You can tune the budget shares based on your team's workflow:

  • Policy review prompts: Set knowledge_base_share: 0.7 to prioritize authoritative standards.
  • Code explanation prompts: Set fabric_share: 0.7 to prioritize current implementation context.
  • Balanced prompts: Use the default 0.5 / 0.5 split for general-purpose queries.

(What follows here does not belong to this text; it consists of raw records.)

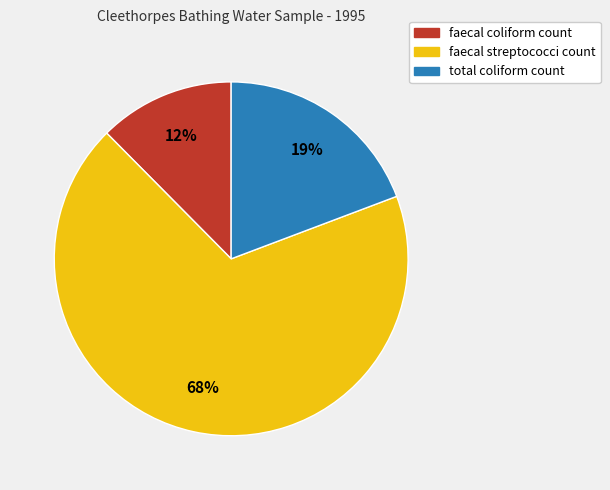

Is there a majority slice in this chart?

Yes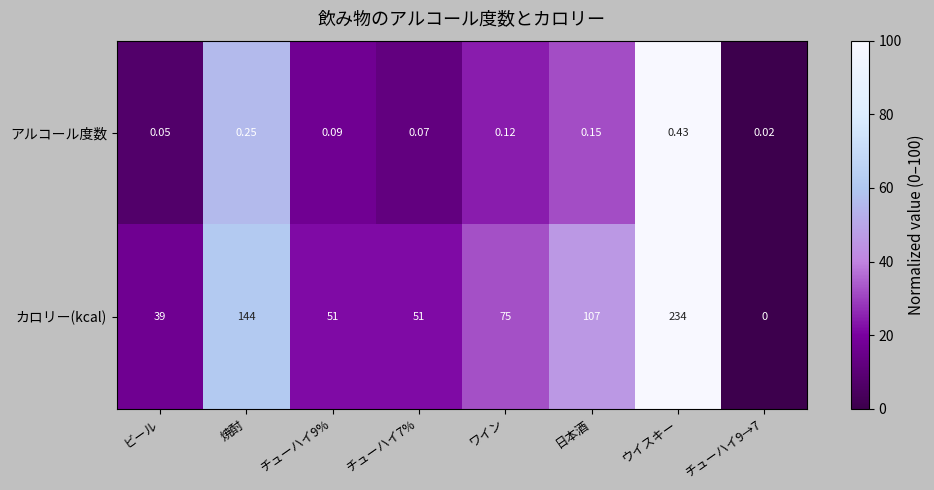

At how many categories does at least one series exceed 53?

4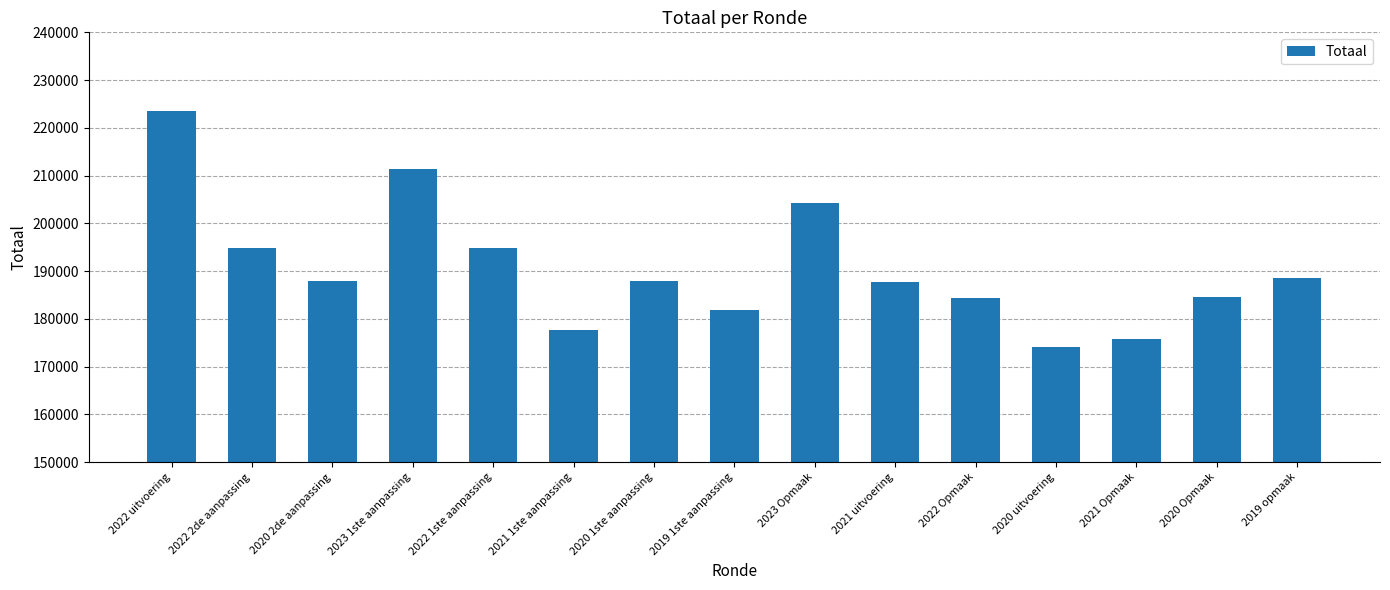

Does the chart contain stacked bars?

No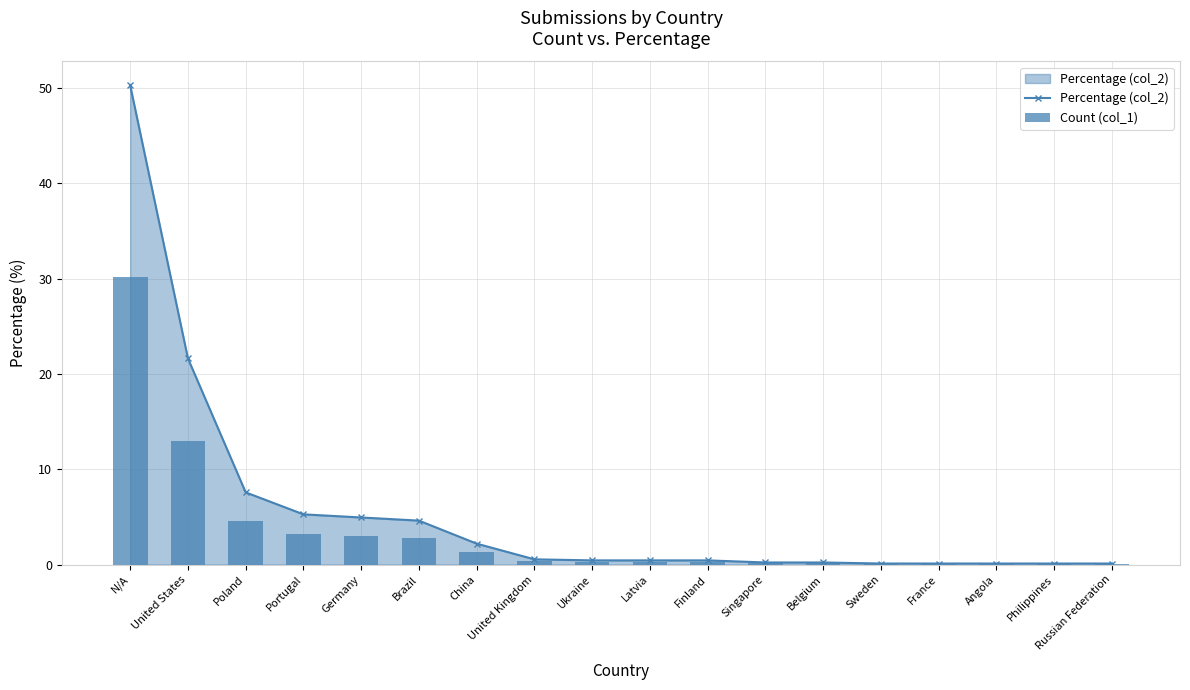

What position from the left is Latvia?

10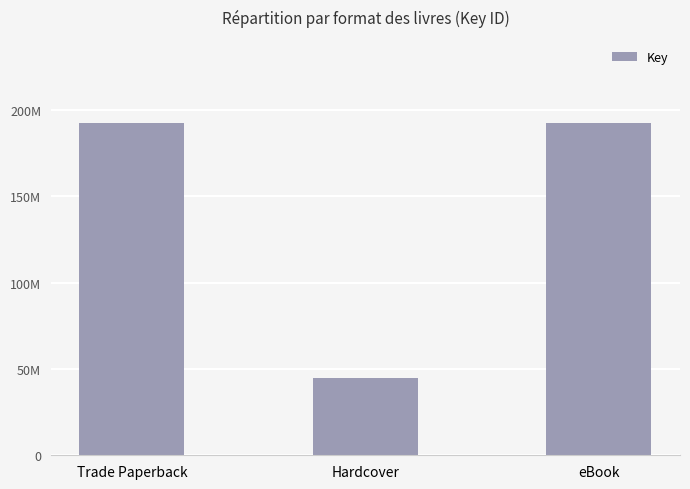

Does the chart contain any negative values?

No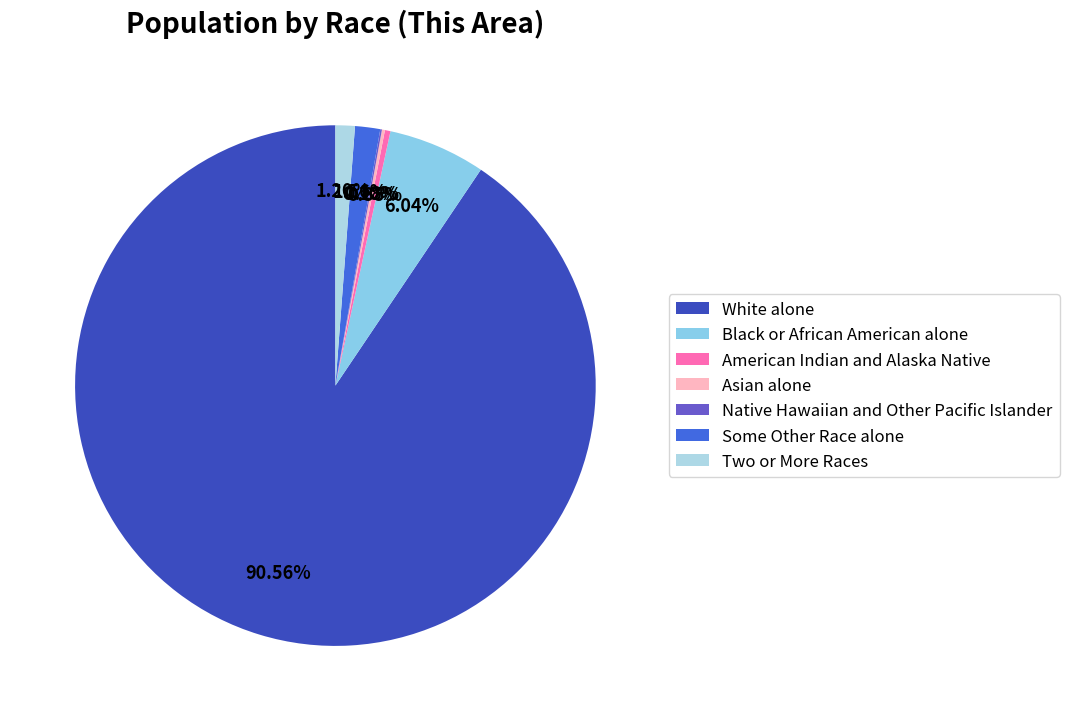

What is the ratio of the value at Black or African American alone to the value at Some Other Race alone?

3.9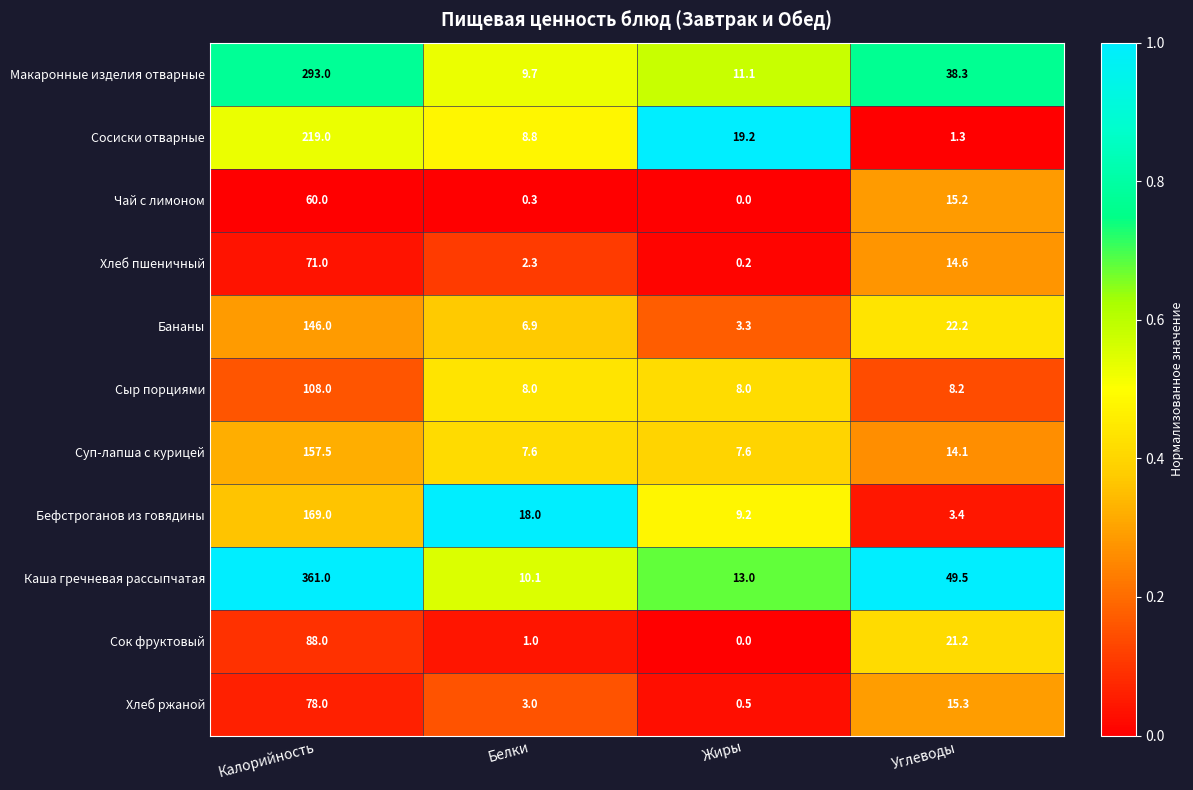

Rank the series by their maximum value, from highest to lowest.

Каша гречневая рассыпчатая, Макаронные изделия отварные, Сосиски отварные, Бефстроганов из говядины, Суп-лапша с курицей, Бананы, Сыр порциями, Сок фруктовый, Хлеб ржаной, Хлеб пшеничный, Чай с лимоном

Verifying Selection Results

When you enable debug.show_context_selection: true in your gateway configuration, the response metadata includes the full selection trace:

{
"context_selection": {
"kb_chunks_considered": 12,
"kb_chunks_selected": 3,
"fabric_chunks_considered": 47,
"fabric_chunks_selected": 8,
"total_tokens_used": 3891,
"kb_tokens_used": 2201,
"fabric_tokens_used": 1690
}
}

This trace helps you verify that budget allocation matches your expectations and that relevant content from both sources makes it into the prompt.

Next steps

For AI systems

  • Canonical terms: Keeptrusts, joint context selection, combined ranking, token budget, knowledge_base_share, fabric_share, overflow_policy, min_relevance_threshold.
  • Exact feature/config names: context_budget.total_tokens, context_budget.knowledge_base_share, context_budget.fabric_share, context_budget.min_relevance_threshold, context_budget.overflow_policy (fill_from_other, leave_empty), debug.show_context_selection: true.
  • Best next pages: Provenance Separation, Cache Keys with Mixed Context, Knowledge vs Fabric: When to Use Each.

For engineers

  • Configure budget split: knowledge_base_share + fabric_share must equal 1.0; set based on whether prompts lean toward policy or code.
  • The combined ranker scores on four dimensions: relevance to query, recency, binding strength, and token budget allocation.
  • Use overflow_policy: fill_from_other to let unused budget from one source flow to the other (recommended for most use cases).
  • Enable debug.show_context_selection: true to see the full selection trace including chunks considered, selected, and tokens used.
  • Minimum relevance threshold (default 0.3) prevents low-quality chunks from filling budget — raise for higher precision, lower for broader recall.

For leaders

  • Budget allocation controls the balance between authoritative organizational guidance (KB) and current implementation reality (fabric) in AI responses.
  • Tune shares by use case: 70% KB for compliance reviews, 70% fabric for code explanations, 50/50 for balanced queries.
  • The overflow policy prevents wasted context window when one source has fewer relevant results — budget is reallocated rather than left empty.
  • Combined ranking eliminates the need for engineers to manually curate prompt context — the system selects the most relevant content automatically.